§ **Exercise instructions**
In the data below, the answer is the run of lines from the line containing "part: (313, 234) -> (241, 52), moved" through the line containing "part: (387, 838) -> (241, 480), moved", both included; print it exactly and nothing else.

§ **Input material**
☆ ☆ ☆ ☆ ☆
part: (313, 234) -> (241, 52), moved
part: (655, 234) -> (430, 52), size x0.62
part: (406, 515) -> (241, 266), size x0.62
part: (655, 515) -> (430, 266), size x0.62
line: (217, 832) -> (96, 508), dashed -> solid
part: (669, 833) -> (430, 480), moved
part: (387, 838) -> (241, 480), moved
☆ ☆ ☆ ☆ ☆
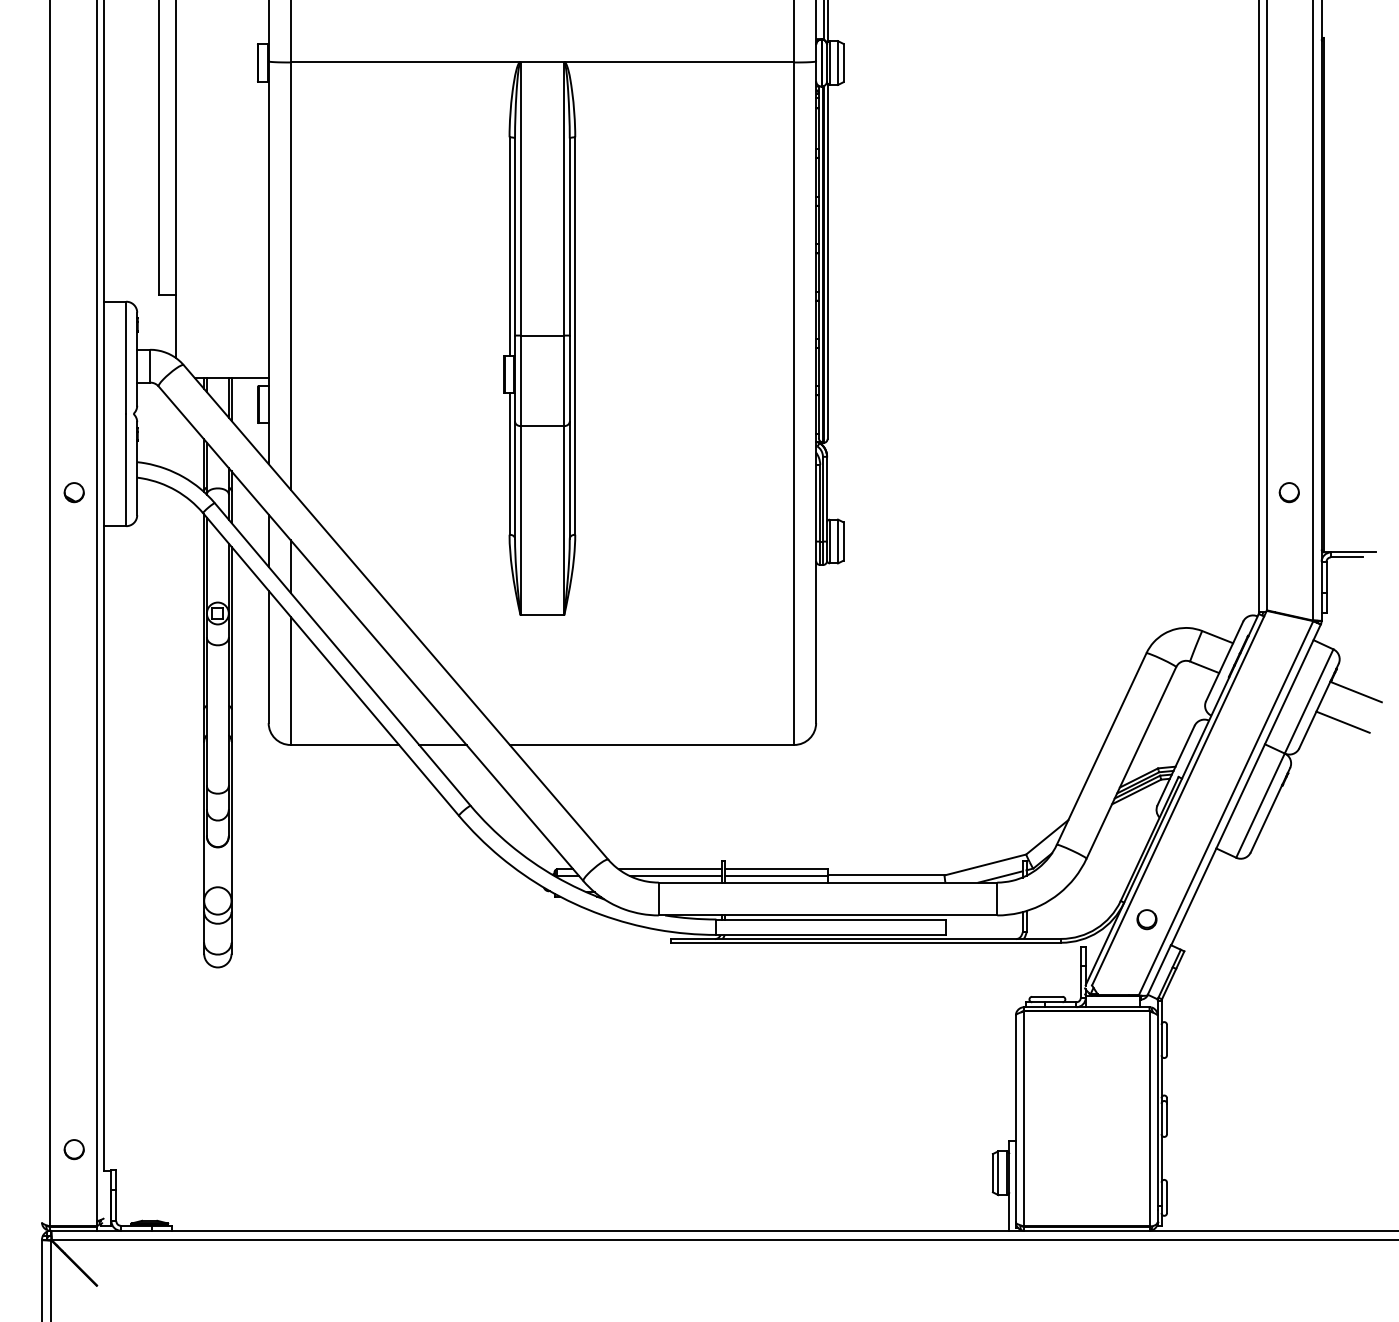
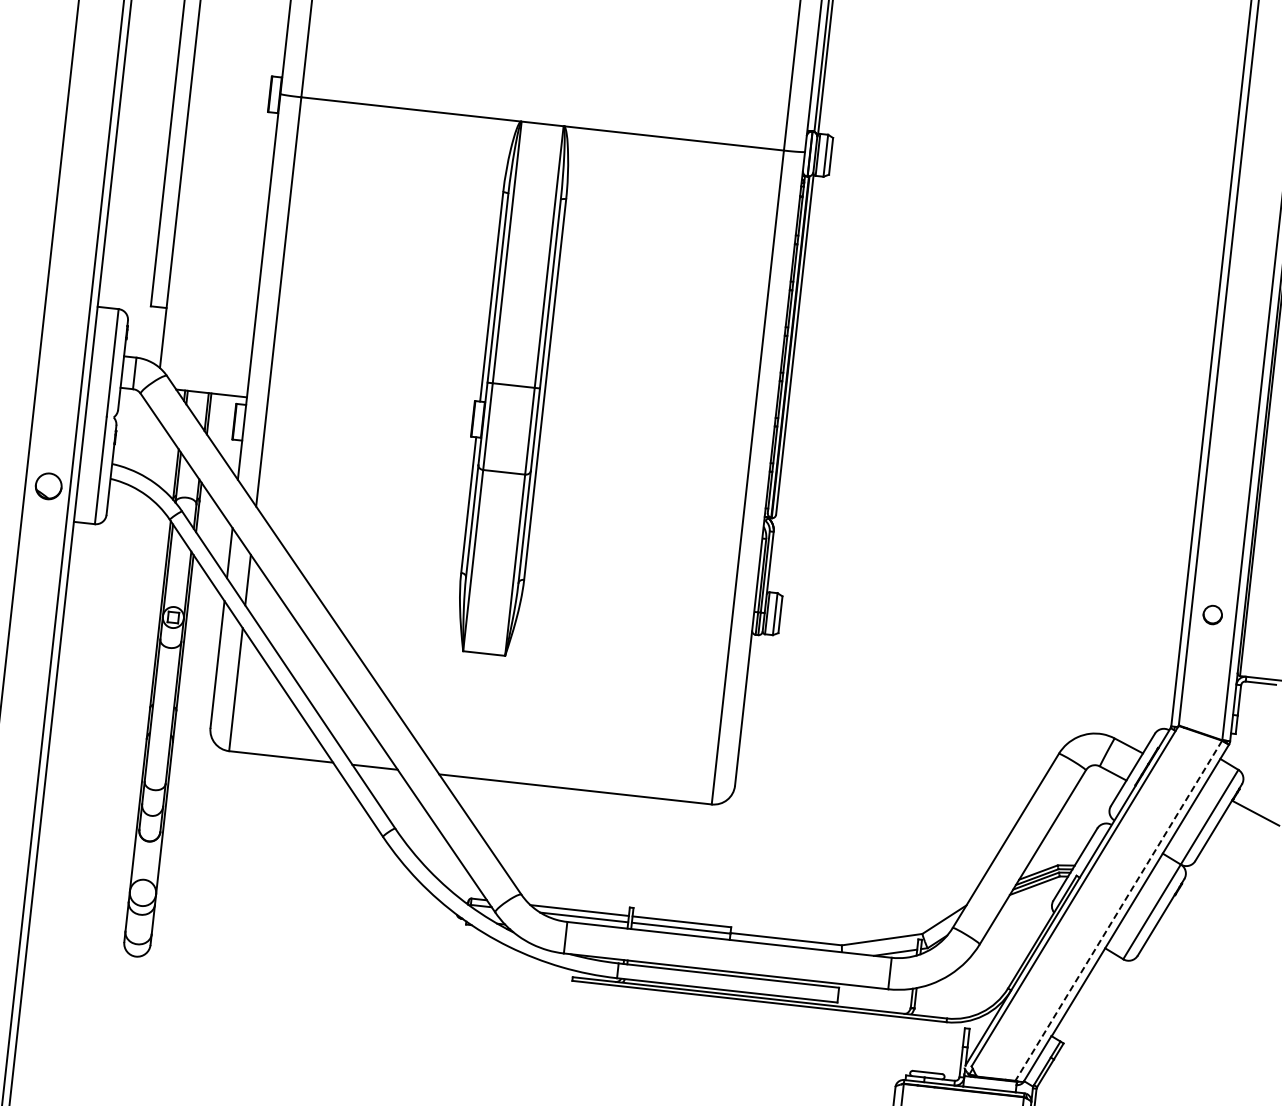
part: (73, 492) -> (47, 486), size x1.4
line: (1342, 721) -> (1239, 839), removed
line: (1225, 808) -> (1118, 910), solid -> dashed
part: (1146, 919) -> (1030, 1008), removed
☆ ☆ ☆ ☆ ☆
§ **Exercise result**
part: (313, 234) -> (241, 52), moved
part: (655, 234) -> (430, 52), size x0.62
part: (406, 515) -> (241, 266), size x0.62
part: (655, 515) -> (430, 266), size x0.62
line: (217, 832) -> (96, 508), dashed -> solid
part: (669, 833) -> (430, 480), moved
part: (387, 838) -> (241, 480), moved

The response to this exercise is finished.